An asset-backed security (ABS) is a bond backed by a pool of financial assets. For investors, it is an alternative to investing in general unsecured corporate debt. An ABS is a generic term used to describe various types of securities which are backed by almost any type of asset such as:

  • mortgages
  • leases
  • credit card debt
  • company’s receivables
  • loyalties
  • auto loans
  • student loans
  • equity cash flows

Asset backed security are usually long-term securities, while shorter term securities backed by assets are called “Asset-Backed Commercial Paper” (ABCP).

Companies that issue these loans or receivables sell them to securities dealers which package them into ABS which are then offered on the market. The utility of an asset-backed security is that it enables holders of liquid assets, such as commercial banks, to bring them to market. An asset-backed security is created in a process called securitization. After the assets are pooled, by the securities dealers, “tranches” will be created with differing yields and seniority rights to the cash flows, and sold to investors or institutions, depending on risk profile, through the issuance of bonds. Generally, in a sequential payout structure called a waterfall, all principal payments will go to the senior tranche until those holders are fully paid off before principal payments flow down the ladder to the mezzanine, and then subordinate, tranches. Likewise, senior tranches have claim on interest payments, and interest cash flows can be diverted from the subordinate tranches to more senior tranches to make up any shortfall. To compensate the mezzanine and subordinate tranches for the increased risk of loss due to cash flow shortfalls, they receive higher interest rates than the senior tranche.

The tranching is typically done such that the most senior tranches are rated AAA by the rating agencies while the other tranches have lower ratings.

The benefit to a company in issuing an asset backed security is that it enables the issuer to transfer any risk inherent to the underlying pool of funds to whomever buys the ABS. Additionally, an asset-backed security can enable the issuer to borrow funds more cheaply than by issuing a traditional bond. This is because an asset-backed security derives its credit rating from the creditworthiness of the underlying assets, not the financial solvency of the issuing firm, as with traditional bonds. The risks associated with ABS are the same risks as those associated with bonds generally but are enhanced by the nature of the assets backing the bond. This is why these types of investments are generally sold to institutional investors.

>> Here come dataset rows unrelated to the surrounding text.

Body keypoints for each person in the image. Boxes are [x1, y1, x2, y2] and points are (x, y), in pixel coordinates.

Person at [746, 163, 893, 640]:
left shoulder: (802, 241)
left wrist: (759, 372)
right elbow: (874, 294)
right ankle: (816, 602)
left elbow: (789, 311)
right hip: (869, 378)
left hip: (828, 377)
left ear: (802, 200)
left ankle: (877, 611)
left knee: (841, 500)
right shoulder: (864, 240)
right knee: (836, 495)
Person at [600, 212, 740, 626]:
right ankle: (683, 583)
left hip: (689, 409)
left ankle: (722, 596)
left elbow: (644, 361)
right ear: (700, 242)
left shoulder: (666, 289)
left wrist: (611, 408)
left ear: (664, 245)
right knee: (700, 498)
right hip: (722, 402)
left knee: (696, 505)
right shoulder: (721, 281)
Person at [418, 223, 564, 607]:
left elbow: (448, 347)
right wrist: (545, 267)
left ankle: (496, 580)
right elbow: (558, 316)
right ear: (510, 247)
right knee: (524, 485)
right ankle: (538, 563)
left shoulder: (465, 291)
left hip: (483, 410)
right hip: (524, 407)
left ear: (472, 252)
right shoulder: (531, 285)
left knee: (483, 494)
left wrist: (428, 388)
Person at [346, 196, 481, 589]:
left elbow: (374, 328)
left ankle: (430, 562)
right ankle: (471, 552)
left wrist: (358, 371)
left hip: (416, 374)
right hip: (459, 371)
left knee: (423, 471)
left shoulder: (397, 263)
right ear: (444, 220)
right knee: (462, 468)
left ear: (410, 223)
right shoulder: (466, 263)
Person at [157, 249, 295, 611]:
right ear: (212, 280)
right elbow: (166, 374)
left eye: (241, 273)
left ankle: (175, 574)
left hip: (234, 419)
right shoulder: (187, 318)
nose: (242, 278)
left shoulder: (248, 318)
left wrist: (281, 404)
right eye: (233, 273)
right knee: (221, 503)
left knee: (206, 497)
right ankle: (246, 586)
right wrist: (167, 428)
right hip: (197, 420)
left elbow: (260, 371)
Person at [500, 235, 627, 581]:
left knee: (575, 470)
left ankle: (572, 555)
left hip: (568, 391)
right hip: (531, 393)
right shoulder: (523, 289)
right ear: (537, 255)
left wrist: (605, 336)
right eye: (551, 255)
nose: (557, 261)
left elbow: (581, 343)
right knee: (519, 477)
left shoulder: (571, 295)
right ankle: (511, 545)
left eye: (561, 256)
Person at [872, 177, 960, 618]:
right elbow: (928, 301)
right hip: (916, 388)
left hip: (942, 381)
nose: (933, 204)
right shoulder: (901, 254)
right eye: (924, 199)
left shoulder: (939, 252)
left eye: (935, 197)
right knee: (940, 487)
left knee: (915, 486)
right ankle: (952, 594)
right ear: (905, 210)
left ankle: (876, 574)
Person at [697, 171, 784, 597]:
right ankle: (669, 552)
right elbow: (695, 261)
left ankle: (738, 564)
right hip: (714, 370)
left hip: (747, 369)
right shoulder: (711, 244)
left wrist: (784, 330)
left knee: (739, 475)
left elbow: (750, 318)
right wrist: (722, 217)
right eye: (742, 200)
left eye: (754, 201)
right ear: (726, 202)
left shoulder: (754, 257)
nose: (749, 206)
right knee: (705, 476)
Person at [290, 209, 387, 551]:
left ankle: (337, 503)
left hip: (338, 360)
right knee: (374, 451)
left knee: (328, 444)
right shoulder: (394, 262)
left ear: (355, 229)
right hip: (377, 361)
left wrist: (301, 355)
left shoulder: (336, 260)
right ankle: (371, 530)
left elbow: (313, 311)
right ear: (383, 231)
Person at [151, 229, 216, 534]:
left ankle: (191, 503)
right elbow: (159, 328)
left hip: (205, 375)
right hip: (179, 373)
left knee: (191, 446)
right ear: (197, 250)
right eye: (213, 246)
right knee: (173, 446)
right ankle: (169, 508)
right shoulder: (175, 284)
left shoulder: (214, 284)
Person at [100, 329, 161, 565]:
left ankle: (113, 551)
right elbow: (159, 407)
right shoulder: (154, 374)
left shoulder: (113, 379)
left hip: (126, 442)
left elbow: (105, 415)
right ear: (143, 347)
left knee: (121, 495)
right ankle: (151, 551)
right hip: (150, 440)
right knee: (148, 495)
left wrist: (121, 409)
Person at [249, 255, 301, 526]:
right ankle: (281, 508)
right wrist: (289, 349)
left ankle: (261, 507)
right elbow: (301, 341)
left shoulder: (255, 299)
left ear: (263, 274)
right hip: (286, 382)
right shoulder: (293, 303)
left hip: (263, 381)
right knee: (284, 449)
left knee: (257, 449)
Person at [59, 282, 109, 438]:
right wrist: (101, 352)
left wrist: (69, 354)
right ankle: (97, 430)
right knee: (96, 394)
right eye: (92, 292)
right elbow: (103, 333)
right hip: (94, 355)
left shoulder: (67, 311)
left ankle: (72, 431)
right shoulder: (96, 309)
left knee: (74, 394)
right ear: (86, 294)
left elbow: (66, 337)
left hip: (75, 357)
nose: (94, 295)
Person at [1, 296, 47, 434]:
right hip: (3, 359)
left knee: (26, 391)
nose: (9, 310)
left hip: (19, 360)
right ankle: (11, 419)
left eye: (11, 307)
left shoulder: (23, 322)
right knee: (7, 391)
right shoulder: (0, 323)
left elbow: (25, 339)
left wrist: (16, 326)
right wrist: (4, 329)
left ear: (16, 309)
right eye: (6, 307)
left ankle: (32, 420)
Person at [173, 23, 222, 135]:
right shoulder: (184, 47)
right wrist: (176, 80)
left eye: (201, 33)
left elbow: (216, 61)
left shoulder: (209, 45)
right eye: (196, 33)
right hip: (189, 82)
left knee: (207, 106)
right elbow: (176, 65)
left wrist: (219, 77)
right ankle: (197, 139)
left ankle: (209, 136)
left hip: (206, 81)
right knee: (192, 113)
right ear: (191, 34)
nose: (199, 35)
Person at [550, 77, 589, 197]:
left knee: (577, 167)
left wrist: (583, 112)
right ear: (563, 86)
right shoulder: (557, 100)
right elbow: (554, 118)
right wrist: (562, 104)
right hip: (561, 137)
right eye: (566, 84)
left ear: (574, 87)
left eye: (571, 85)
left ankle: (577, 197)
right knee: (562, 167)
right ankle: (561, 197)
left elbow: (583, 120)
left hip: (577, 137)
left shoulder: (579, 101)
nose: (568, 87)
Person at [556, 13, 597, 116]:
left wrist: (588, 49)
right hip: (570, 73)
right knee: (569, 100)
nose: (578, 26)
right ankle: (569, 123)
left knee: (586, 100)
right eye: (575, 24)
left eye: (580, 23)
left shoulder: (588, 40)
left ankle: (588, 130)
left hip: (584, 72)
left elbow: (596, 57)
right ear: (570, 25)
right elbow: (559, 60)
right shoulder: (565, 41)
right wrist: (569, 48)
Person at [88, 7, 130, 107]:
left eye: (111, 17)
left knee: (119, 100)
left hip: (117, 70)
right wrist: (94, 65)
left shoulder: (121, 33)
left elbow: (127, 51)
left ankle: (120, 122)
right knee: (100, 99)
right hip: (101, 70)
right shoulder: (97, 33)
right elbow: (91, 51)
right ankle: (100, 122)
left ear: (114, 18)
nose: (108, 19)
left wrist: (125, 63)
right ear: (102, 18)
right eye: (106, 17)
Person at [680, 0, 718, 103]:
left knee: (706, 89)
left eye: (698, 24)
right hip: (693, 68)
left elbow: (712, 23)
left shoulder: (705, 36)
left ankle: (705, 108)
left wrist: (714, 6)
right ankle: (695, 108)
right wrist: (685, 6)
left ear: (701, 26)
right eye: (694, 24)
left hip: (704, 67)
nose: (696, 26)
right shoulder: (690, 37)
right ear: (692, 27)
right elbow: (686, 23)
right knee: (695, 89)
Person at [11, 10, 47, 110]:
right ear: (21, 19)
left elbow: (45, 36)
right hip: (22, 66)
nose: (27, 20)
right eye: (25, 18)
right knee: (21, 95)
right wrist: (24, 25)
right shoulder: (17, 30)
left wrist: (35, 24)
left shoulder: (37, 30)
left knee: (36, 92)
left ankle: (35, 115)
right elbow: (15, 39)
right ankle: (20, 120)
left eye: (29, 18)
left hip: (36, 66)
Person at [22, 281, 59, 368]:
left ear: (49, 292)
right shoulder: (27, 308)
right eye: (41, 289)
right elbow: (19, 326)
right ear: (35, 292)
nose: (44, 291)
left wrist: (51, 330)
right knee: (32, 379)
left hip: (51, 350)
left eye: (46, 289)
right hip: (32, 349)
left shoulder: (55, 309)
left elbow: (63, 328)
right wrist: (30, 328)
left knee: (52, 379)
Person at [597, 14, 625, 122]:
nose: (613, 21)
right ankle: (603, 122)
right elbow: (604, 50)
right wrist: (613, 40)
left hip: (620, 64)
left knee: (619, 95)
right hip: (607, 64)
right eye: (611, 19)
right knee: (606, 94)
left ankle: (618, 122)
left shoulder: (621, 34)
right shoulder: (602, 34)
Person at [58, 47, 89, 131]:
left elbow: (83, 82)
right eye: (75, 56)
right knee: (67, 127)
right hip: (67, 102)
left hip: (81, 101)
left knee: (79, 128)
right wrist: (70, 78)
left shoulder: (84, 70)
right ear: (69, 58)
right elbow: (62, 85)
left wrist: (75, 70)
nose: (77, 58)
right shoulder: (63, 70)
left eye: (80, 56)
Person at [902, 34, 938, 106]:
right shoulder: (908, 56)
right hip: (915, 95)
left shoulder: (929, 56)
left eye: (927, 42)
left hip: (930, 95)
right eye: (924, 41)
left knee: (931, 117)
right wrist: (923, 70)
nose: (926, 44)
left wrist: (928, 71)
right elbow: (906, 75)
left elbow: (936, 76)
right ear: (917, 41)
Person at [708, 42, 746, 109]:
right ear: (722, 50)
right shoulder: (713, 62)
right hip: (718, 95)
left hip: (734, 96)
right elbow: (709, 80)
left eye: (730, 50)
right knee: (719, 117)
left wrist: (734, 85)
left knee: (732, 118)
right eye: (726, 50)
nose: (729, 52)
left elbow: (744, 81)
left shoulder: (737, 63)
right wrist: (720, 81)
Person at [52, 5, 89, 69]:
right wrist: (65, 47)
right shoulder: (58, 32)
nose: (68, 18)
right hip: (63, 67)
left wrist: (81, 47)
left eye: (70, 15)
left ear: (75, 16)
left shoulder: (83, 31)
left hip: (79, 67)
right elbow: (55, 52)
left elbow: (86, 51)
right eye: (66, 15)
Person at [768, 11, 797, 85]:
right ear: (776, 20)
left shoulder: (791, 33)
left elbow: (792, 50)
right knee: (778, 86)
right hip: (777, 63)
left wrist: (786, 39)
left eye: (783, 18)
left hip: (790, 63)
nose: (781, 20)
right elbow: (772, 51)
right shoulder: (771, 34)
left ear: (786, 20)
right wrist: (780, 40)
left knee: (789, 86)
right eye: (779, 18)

A Special Note Regarding Mortgage Bonds And Their Difference From CMOs

The issuer of a mortgage bond has granted to the bondholder a first mortgage lien on some piece of property or possibly all the firm’s property. Such a lien provides greater security to the bondholder and a lower interest rate for the issuing firm. Mortgage bonds differ from mortgage backed securities in two aspects:

  • Mortgage bonds are collateralized on property of the issuer, not limited to real estate. Mortgage-backed securities are collateralized on mortgage loans.
  • Mortgage bonds are serviced by cash flows from the issuer’s business operations, not cash flows from the collateral. Mortgage-backed securities are serviced by cash flows from the underlying mortgage loans.
Collateralized Mortgage Obligations (CMOs)

The main innovation of the CMO instrument is the segmentation of irregular mortgage cash flows to create securities that are high-quality, short-, medium- and long-term collateralized bonds. Specifically, CMO investors own bonds that are collateralized by a pool of mortgages or by a portfolio of mortgage backed securities. The bonds are serviced with the cash flows from these mortgages, but rather than the straight pass-through arrangement, the CMO substitutes a sequential distribution process that creates a series of bonds with varying maturities to appeal to a wider range of investors.

Over the years, we have represented investors in claims, against major brokerage firms, dealing with the suitability of these types of investments for their clients and the veracity of the representations made to the client by the account executive concerning the material terms of the investment. In the latter situation, we find that most account executives do not understand all of the material information, concerning the investment, to even recommend it in the first place. But even more alarming is the risk associated with these investments, evidenced by the tranche that you purchase. A striking example of this risk was reflected, in an arbitration matter, wherein a client was sold and interest only tranche. Interest rates moved adversely to the client’s position. The underlying mortgages were paid off early. The interest payments stooped. The client lost most of his original investment.